PKI dengan ideologi sosialis-komunisnya sangat
membenci kepada slam pada umumnya, dan kepada para ulama dan kyai pada
khususnya. Sebab, mereka itulah yang oleh PKI tergolong sebagai kelompok yang
berusaha menghalangi misi mereka dalam menyebarkan paham komunisme di
Indonesia. Islam sangat membenci komunisme yang bersikap atheis dan tak mengenal
adanya peran Tuhan dalam kehidupan manusia. Bagi mereka, Tuhan adalah akal
pikiran mereka, dan oleh sebab kemampuan berpikir merekalah yang menjadikan
mereka berkuasa. Oleh karena itu, umat Islam berupaya keras untuk membendung
aksi komunis yang dilancarkan oleh partai ini karena khawatir aqidah yang
ditanam oleh umat muslim di Indonesia ternodai oleh model pemikiran komunisme
yang anti tuhan.
Pada awalnya, pondok PSM menjadi target pengepungan
basis PKI. Menurut beberapa cerita yang diungkapkan narasumber, dikisahkan
bahwa suatu ketika, pesantren mendapat sebuah kabar tentang munculnya paham
komunisme yang tengah menyebar di Indonesia.

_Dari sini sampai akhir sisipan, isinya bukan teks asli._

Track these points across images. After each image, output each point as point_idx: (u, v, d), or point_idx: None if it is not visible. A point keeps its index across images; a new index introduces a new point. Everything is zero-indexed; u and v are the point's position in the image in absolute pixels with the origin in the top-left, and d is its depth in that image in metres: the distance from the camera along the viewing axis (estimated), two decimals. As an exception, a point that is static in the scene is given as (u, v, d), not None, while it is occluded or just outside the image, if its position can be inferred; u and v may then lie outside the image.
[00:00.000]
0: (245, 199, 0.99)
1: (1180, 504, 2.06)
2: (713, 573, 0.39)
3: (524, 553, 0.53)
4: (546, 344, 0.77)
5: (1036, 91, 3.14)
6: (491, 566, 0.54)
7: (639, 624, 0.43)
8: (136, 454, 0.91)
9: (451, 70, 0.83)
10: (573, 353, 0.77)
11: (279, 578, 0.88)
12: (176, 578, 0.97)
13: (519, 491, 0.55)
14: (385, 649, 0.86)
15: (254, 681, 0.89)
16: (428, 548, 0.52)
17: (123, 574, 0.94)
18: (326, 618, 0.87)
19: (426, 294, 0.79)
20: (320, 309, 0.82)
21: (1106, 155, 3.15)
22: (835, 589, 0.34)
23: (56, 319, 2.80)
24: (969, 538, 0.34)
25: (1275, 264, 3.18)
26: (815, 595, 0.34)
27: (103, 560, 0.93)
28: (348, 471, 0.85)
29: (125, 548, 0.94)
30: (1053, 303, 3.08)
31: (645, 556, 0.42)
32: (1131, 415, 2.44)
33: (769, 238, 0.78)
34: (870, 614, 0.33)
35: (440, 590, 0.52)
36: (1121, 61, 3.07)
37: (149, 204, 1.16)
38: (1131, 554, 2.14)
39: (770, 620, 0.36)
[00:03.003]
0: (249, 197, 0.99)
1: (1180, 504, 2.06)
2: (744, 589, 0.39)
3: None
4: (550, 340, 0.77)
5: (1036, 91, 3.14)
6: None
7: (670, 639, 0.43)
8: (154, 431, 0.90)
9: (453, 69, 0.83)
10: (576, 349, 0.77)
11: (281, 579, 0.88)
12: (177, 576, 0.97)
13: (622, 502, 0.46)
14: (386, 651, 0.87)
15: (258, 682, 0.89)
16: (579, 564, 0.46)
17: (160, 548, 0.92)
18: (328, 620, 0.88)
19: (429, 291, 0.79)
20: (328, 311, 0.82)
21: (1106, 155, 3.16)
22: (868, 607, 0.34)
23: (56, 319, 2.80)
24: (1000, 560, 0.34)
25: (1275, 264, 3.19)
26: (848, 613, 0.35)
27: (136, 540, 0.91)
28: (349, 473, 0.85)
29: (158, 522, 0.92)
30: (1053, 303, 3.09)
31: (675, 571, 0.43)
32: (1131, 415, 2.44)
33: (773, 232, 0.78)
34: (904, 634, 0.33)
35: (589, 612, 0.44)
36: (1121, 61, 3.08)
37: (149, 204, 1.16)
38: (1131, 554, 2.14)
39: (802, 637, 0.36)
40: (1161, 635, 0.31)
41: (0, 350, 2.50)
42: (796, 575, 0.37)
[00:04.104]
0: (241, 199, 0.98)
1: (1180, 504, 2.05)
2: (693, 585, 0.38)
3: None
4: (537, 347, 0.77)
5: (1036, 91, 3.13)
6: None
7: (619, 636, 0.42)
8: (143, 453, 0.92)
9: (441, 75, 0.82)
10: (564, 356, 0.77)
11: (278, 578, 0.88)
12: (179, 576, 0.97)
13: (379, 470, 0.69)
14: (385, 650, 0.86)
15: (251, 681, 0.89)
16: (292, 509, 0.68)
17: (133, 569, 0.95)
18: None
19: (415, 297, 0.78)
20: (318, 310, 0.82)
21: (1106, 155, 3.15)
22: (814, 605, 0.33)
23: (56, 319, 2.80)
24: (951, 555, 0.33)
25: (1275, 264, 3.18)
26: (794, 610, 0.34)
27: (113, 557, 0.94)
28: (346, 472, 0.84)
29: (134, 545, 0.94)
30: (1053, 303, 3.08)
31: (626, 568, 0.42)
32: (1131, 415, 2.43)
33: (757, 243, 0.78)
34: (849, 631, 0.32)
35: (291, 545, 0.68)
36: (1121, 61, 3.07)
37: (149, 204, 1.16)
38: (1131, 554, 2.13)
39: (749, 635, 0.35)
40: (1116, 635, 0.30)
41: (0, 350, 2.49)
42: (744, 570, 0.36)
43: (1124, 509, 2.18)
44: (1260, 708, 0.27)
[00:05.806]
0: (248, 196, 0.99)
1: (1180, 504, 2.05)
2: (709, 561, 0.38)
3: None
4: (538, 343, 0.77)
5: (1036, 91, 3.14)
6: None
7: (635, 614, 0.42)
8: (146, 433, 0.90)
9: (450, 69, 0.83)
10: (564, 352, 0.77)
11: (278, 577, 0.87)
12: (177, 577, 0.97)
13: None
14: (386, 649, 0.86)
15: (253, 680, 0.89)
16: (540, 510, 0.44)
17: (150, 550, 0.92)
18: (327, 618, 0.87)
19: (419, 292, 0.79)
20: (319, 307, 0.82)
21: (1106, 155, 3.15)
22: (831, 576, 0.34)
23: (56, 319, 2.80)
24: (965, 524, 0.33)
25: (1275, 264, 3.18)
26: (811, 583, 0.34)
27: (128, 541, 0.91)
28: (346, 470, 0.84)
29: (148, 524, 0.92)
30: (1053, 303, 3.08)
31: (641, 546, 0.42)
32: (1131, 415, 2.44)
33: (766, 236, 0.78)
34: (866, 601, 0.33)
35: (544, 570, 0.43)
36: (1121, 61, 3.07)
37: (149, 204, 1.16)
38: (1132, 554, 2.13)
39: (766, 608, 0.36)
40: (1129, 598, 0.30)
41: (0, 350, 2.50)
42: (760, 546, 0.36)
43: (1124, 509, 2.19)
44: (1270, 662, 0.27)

Kemudian santri PSM langsung
was-was dan siap siaga untuk menghadapi kemungkinan yang akan timbul. Kebetulan
saja, basis pertama pemberontakan PKI berada di Madiun pada tahun 1948.

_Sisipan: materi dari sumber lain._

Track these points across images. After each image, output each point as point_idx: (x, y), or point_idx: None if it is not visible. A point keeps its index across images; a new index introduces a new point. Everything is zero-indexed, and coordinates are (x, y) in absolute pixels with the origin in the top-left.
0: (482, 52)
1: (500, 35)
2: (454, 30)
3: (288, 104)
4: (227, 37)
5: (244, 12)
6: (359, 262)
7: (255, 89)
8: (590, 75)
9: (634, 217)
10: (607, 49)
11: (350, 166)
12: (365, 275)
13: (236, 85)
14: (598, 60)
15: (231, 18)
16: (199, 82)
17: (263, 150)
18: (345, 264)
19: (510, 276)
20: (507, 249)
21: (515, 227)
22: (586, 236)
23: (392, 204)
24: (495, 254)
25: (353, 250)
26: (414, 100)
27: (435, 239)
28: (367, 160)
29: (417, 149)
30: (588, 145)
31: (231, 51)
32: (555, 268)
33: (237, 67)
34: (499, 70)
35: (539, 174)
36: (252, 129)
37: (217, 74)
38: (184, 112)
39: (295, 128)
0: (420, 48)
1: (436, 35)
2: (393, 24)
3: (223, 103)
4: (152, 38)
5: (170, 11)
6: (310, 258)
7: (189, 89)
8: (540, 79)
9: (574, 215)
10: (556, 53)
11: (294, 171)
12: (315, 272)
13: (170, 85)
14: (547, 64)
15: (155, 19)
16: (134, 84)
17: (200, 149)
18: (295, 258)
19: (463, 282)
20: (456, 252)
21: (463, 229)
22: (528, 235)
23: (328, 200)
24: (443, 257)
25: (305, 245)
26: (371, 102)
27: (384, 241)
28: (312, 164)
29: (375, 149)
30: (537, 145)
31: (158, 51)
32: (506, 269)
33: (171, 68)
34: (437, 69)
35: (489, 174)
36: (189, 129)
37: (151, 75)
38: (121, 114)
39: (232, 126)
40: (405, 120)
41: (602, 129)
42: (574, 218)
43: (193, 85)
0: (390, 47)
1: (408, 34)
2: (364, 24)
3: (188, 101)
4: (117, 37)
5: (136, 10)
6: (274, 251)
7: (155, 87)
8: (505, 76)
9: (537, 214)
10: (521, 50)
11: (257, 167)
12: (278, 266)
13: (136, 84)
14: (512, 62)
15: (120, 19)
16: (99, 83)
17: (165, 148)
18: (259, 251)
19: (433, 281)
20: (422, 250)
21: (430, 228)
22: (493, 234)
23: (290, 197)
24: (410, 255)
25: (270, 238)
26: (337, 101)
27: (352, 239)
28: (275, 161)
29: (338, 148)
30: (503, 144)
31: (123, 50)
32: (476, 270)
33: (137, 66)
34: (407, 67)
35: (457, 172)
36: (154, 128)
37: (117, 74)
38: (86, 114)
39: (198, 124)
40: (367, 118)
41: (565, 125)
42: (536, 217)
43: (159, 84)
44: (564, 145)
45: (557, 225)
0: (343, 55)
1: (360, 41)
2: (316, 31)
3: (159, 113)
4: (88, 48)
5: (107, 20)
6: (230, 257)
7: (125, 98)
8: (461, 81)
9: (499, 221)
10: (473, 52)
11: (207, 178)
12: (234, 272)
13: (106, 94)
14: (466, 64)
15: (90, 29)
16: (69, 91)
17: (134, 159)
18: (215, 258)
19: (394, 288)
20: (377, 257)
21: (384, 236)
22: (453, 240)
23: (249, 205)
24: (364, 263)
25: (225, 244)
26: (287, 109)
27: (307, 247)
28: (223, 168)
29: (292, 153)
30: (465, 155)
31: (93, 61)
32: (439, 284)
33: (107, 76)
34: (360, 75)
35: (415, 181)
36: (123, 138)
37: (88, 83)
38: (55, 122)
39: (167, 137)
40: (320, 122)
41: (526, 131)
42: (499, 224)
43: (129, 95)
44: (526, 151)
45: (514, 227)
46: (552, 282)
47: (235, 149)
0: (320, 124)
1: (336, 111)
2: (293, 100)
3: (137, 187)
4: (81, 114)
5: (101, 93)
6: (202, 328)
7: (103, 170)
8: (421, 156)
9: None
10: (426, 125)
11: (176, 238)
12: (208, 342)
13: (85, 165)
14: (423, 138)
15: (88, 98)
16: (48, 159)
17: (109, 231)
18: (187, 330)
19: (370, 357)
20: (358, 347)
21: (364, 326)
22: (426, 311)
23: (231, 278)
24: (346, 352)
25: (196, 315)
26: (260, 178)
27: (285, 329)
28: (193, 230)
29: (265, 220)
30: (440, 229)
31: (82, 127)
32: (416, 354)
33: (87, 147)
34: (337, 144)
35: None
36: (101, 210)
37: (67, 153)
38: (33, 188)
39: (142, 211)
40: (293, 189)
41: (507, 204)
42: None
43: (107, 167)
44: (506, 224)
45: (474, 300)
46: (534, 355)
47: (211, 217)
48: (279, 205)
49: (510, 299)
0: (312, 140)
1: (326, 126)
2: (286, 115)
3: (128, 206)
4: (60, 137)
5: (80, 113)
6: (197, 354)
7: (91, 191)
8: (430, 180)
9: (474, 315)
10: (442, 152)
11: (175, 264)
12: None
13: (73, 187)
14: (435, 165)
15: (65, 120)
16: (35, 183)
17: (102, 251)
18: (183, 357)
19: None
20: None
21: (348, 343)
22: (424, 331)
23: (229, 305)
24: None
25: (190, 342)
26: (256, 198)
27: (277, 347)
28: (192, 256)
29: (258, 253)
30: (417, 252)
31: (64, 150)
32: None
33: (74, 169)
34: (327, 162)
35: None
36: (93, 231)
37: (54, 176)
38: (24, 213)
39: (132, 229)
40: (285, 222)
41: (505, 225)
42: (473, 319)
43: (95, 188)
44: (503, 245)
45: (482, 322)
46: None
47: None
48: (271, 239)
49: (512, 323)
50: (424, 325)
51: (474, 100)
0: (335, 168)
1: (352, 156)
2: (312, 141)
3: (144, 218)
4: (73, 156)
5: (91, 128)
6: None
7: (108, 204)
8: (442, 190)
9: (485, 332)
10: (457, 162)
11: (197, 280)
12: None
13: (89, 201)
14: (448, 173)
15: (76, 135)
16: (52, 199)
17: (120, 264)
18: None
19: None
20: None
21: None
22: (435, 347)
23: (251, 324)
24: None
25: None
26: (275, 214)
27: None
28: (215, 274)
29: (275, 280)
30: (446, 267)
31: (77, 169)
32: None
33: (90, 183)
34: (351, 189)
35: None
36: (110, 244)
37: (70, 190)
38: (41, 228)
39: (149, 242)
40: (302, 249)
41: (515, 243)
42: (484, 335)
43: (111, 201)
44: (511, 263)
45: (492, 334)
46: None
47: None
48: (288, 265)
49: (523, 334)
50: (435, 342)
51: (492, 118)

Sehingga para warga PSM mengambil inisiatif untuk mengadakan penjagaan rutin
(ronda bersama) siang dan malam dengan membentuk pagar betis di setiap sudut
pondok.
Pada waktu itu PSM masih berada pada masa pembaharuan
dan modernisasi yang diprakarsai oleh Kyai Imam Mursyid Muttaqien, menjadi
target sasaran pemberontakan PKI ini. Kyai Imam Mursyid selaku pemimpin dan
mursyid PSM turut menjadi korban keganasan PKI. Alkisah, pada hari jumat 18
september 1948, beliau didatangi oleh para tokoh PKI. Mereka sengaja berkunjung
ke PSM untuk mengajak Kyai Imam Mursyid agar ikut bermusyawarah dalam rangka
pembentukan Republik Soviet Indonesia. Kedatangan mereka disambut rasa cemas
dan khawatir oleh masing-masing santrinya. Entah karena apa, Kyai Imam Mursyid
menyetujui dan bersedia ikut rombongan PKI.

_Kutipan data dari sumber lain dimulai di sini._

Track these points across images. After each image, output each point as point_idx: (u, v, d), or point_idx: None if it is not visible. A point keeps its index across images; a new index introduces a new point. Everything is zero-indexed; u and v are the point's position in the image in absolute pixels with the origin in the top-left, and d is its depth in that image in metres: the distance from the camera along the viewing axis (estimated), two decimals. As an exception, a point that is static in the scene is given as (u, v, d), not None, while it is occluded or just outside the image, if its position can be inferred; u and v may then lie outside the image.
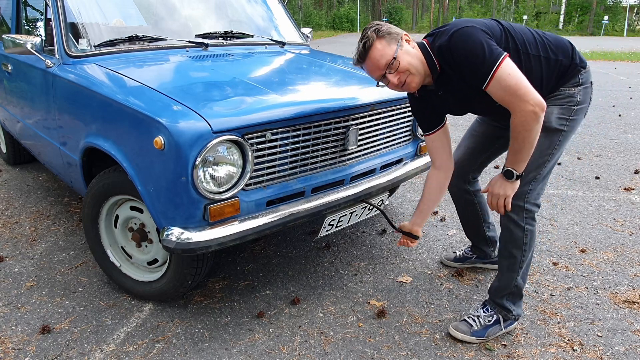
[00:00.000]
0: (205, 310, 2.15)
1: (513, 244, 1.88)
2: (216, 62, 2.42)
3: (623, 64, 13.76)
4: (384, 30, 1.69)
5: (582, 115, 1.82)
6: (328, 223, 2.09)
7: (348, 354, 1.88)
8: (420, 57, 1.72)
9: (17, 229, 2.90)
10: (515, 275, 1.91)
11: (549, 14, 47.43)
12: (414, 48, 1.73)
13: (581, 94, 1.79)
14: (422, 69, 1.73)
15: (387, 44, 1.68)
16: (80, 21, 2.42)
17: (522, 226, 1.84)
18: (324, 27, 41.39)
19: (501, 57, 1.57)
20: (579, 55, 1.79)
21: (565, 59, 1.76)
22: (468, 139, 2.22)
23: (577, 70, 1.77)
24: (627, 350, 1.91)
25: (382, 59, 1.68)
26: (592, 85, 1.83)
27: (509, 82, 1.57)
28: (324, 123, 2.00)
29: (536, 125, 1.60)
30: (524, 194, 1.80)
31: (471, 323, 1.95)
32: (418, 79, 1.74)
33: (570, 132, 1.81)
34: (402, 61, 1.69)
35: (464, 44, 1.60)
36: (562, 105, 1.78)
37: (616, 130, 5.56)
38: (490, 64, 1.57)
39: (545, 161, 1.79)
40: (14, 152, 3.92)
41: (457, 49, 1.62)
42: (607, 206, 3.32)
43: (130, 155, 1.85)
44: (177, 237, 1.73)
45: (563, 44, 1.78)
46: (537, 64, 1.73)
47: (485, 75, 1.59)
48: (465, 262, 2.48)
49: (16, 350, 1.88)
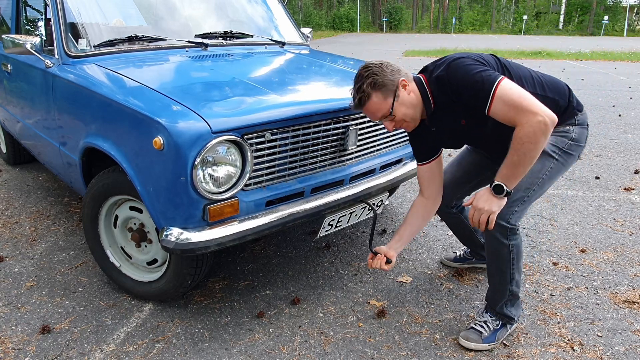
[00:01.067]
0: (205, 310, 2.15)
1: (500, 261, 1.85)
2: (216, 62, 2.42)
3: (623, 64, 13.75)
4: (379, 83, 1.68)
5: (576, 154, 1.81)
6: (327, 223, 2.09)
7: (348, 354, 1.88)
8: (415, 103, 1.74)
9: (17, 229, 2.90)
10: (507, 285, 1.89)
11: (549, 14, 47.42)
12: (410, 94, 1.72)
13: (577, 132, 1.78)
14: (417, 114, 1.76)
15: (384, 98, 1.70)
16: (80, 21, 2.42)
17: (506, 243, 1.80)
18: (324, 27, 41.38)
19: (499, 77, 1.57)
20: (576, 99, 1.78)
21: (562, 100, 1.75)
22: (455, 166, 2.18)
23: (574, 112, 1.78)
24: (627, 350, 1.91)
25: (378, 112, 1.73)
26: (588, 127, 1.82)
27: (512, 97, 1.54)
28: (324, 123, 2.00)
29: (542, 138, 1.53)
30: (509, 214, 1.75)
31: (480, 330, 1.93)
32: (413, 124, 1.79)
33: (563, 165, 1.79)
34: (397, 114, 1.73)
35: (461, 71, 1.62)
36: (557, 136, 1.77)
37: (616, 130, 5.56)
38: (489, 84, 1.56)
39: (535, 184, 1.76)
40: (14, 152, 3.92)
41: (455, 77, 1.63)
42: (607, 206, 3.32)
43: (129, 156, 1.85)
44: (176, 237, 1.73)
45: (560, 86, 1.77)
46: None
47: (486, 97, 1.56)
48: (465, 262, 2.48)
49: (16, 350, 1.88)
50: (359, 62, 2.97)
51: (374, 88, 1.68)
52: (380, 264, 1.92)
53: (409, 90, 1.72)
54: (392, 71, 1.70)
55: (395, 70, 1.71)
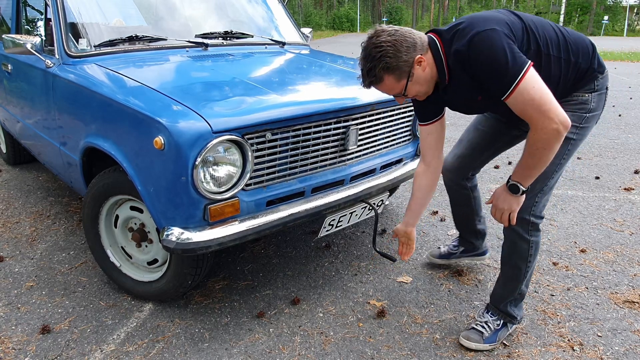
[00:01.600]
0: (205, 310, 2.15)
1: (517, 256, 1.83)
2: (216, 62, 2.42)
3: (623, 64, 13.76)
4: (393, 66, 1.53)
5: (593, 123, 1.73)
6: (328, 223, 2.10)
7: (348, 354, 1.88)
8: (430, 78, 1.62)
9: (17, 229, 2.90)
10: (519, 284, 1.88)
11: (549, 14, 47.44)
12: (425, 69, 1.59)
13: (595, 101, 1.69)
14: (431, 88, 1.66)
15: (397, 80, 1.57)
16: (80, 21, 2.42)
17: (527, 239, 1.78)
18: (324, 27, 41.39)
19: (525, 66, 1.44)
20: (599, 59, 1.69)
21: (584, 62, 1.65)
22: (472, 132, 2.09)
23: (595, 75, 1.67)
24: (627, 350, 1.91)
25: (390, 92, 1.64)
26: (607, 90, 1.73)
27: (533, 96, 1.44)
28: (324, 123, 2.00)
29: (556, 144, 1.49)
30: (530, 206, 1.72)
31: (481, 330, 1.92)
32: (425, 96, 1.70)
33: (580, 140, 1.72)
34: (410, 92, 1.63)
35: (485, 52, 1.46)
36: (574, 112, 1.67)
37: (616, 130, 5.56)
38: (513, 74, 1.44)
39: (553, 171, 1.70)
40: (14, 152, 3.92)
41: (477, 57, 1.48)
42: (607, 206, 3.32)
43: (130, 155, 1.85)
44: (177, 237, 1.73)
45: (584, 45, 1.67)
46: (557, 66, 1.62)
47: (507, 86, 1.46)
48: (451, 258, 2.47)
49: (16, 350, 1.88)
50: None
51: (387, 71, 1.54)
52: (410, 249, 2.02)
53: (424, 66, 1.58)
54: (407, 49, 1.53)
55: (410, 46, 1.54)
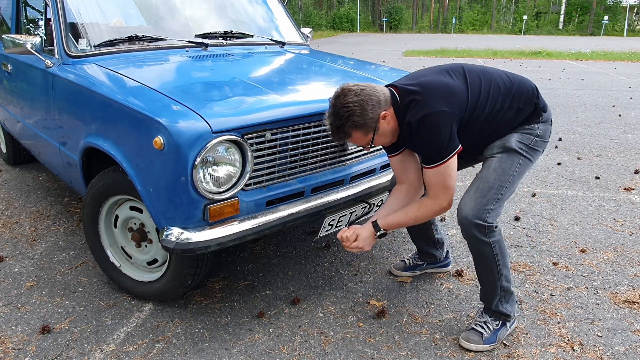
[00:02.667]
0: (205, 310, 2.15)
1: (485, 260, 1.87)
2: (216, 62, 2.42)
3: (623, 64, 13.75)
4: (360, 124, 1.68)
5: (541, 149, 1.88)
6: (328, 223, 2.09)
7: (348, 354, 1.88)
8: (394, 130, 1.78)
9: (17, 229, 2.90)
10: (497, 282, 1.90)
11: (549, 14, 47.42)
12: (390, 123, 1.74)
13: (541, 129, 1.85)
14: (394, 137, 1.82)
15: (364, 134, 1.72)
16: (80, 21, 2.42)
17: (487, 241, 1.81)
18: (324, 27, 41.37)
19: (452, 152, 1.70)
20: (541, 100, 1.86)
21: (528, 106, 1.82)
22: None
23: (539, 113, 1.85)
24: (627, 350, 1.91)
25: (358, 143, 1.79)
26: (551, 123, 1.90)
27: (444, 177, 1.73)
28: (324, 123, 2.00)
29: (432, 214, 1.81)
30: (485, 213, 1.77)
31: (481, 331, 1.92)
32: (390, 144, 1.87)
33: (530, 161, 1.86)
34: (376, 143, 1.79)
35: (429, 133, 1.68)
36: (524, 134, 1.84)
37: (616, 130, 5.56)
38: (441, 156, 1.70)
39: (506, 181, 1.81)
40: (14, 152, 3.92)
41: (422, 133, 1.70)
42: (607, 206, 3.32)
43: (129, 155, 1.85)
44: (176, 237, 1.73)
45: (526, 91, 1.83)
46: (500, 115, 1.80)
47: (433, 161, 1.71)
48: (417, 270, 2.42)
49: (16, 350, 1.88)
50: (359, 62, 2.97)
51: (355, 128, 1.69)
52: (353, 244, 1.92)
53: (388, 120, 1.73)
54: (372, 107, 1.68)
55: (376, 104, 1.69)
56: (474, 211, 1.77)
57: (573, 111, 6.63)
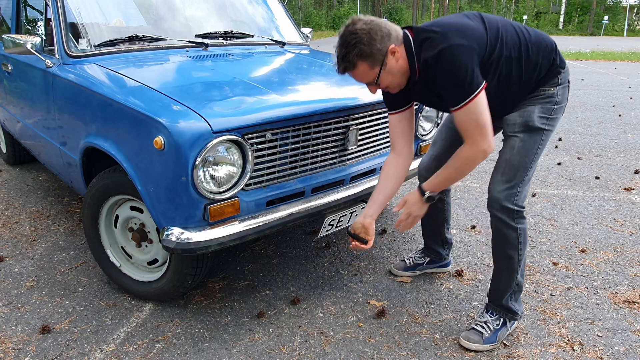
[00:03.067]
0: (205, 310, 2.15)
1: (509, 245, 1.86)
2: (216, 62, 2.42)
3: (623, 64, 13.76)
4: (367, 53, 1.58)
5: (561, 114, 1.83)
6: (328, 223, 2.09)
7: (348, 354, 1.88)
8: (403, 71, 1.68)
9: (17, 229, 2.90)
10: (515, 274, 1.90)
11: (549, 14, 47.43)
12: (399, 61, 1.65)
13: (560, 94, 1.79)
14: (403, 81, 1.72)
15: (370, 68, 1.63)
16: (80, 21, 2.42)
17: (515, 227, 1.82)
18: (324, 27, 41.35)
19: (478, 88, 1.58)
20: (560, 57, 1.79)
21: (545, 60, 1.75)
22: (444, 132, 2.09)
23: (557, 71, 1.77)
24: (627, 350, 1.91)
25: (363, 80, 1.69)
26: (569, 84, 1.83)
27: (477, 117, 1.60)
28: (324, 123, 2.00)
29: (476, 164, 1.69)
30: (513, 196, 1.78)
31: (481, 330, 1.92)
32: (397, 89, 1.76)
33: (551, 131, 1.81)
34: (383, 82, 1.69)
35: (449, 67, 1.57)
36: (543, 105, 1.78)
37: (616, 130, 5.56)
38: (466, 94, 1.58)
39: (531, 161, 1.79)
40: (14, 152, 3.92)
41: (441, 69, 1.59)
42: (607, 206, 3.32)
43: (130, 155, 1.85)
44: (177, 237, 1.73)
45: (544, 45, 1.76)
46: (517, 67, 1.72)
47: (458, 102, 1.60)
48: (417, 269, 2.42)
49: (16, 350, 1.88)
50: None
51: (361, 57, 1.59)
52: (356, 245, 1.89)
53: (397, 57, 1.64)
54: (381, 38, 1.59)
55: (385, 35, 1.60)
56: (503, 195, 1.77)
57: (573, 111, 6.63)
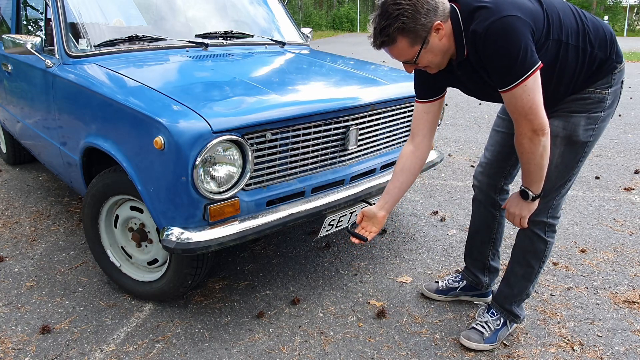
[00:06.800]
0: (205, 310, 2.15)
1: (533, 255, 1.82)
2: (216, 62, 2.42)
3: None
4: (409, 29, 1.41)
5: (608, 120, 1.67)
6: (328, 223, 2.09)
7: (348, 354, 1.88)
8: (446, 50, 1.50)
9: (17, 229, 2.90)
10: (530, 284, 1.88)
11: (549, 14, 47.37)
12: (442, 39, 1.47)
13: (611, 98, 1.62)
14: (445, 61, 1.55)
15: (410, 45, 1.45)
16: (80, 21, 2.42)
17: (545, 239, 1.79)
18: (324, 27, 41.33)
19: (533, 68, 1.40)
20: (617, 50, 1.60)
21: (602, 52, 1.57)
22: (493, 137, 1.95)
23: (612, 67, 1.59)
24: (627, 350, 1.91)
25: (400, 57, 1.51)
26: (622, 84, 1.66)
27: (528, 99, 1.43)
28: (324, 123, 2.00)
29: (536, 148, 1.49)
30: (548, 209, 1.73)
31: (481, 330, 1.92)
32: (436, 69, 1.58)
33: (596, 139, 1.67)
34: (422, 61, 1.51)
35: (501, 41, 1.39)
36: (590, 112, 1.61)
37: (616, 130, 5.56)
38: (519, 73, 1.40)
39: (571, 175, 1.70)
40: (14, 152, 3.92)
41: (492, 43, 1.40)
42: (607, 206, 3.32)
43: (130, 155, 1.85)
44: (177, 237, 1.73)
45: (602, 34, 1.58)
46: (574, 55, 1.54)
47: (509, 82, 1.43)
48: (449, 294, 2.20)
49: (16, 350, 1.88)
50: (359, 62, 2.97)
51: (402, 33, 1.42)
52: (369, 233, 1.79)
53: (441, 35, 1.46)
54: (427, 11, 1.41)
55: (432, 8, 1.42)
56: (539, 210, 1.70)
57: (573, 111, 6.62)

Namun tak disangka sama sekali, kepergian beliau
merupakan kepergian untuk selama-lamanya dan tak akan pernah kembali. Apa yang
dikhawatirkan santrinya benar-benar terbukti. Hingga saat ini, jenazah beliau
tidak pernah ditemukan, walaupun menurut beberapa informasi bahwa para korban
PKI teridentifikasi dibuang di beberapa sumur, seperti sumur yang terletak di
desa Soco Kecamatan Bendo misalnya. Setelah diupayakan sepenuhnya oleh tim
pencari korban kebiadaban PKI dengan membongkar sumur di desa Soco tersebut,
namun jenazah Kyai Imam Mursyid tetap tidak kunjung ditemukan. Dari daftar
korban yang telah ditemukan, ternyata nama Kyai Imam Mursyid Muttaqien tidak
tercantum. Hal inilah yang menyebabkan santri PSM hingga sekarang masih percaya
bahwa beliau kemungkinan masih hidup, namun entah dimana keberadaannya.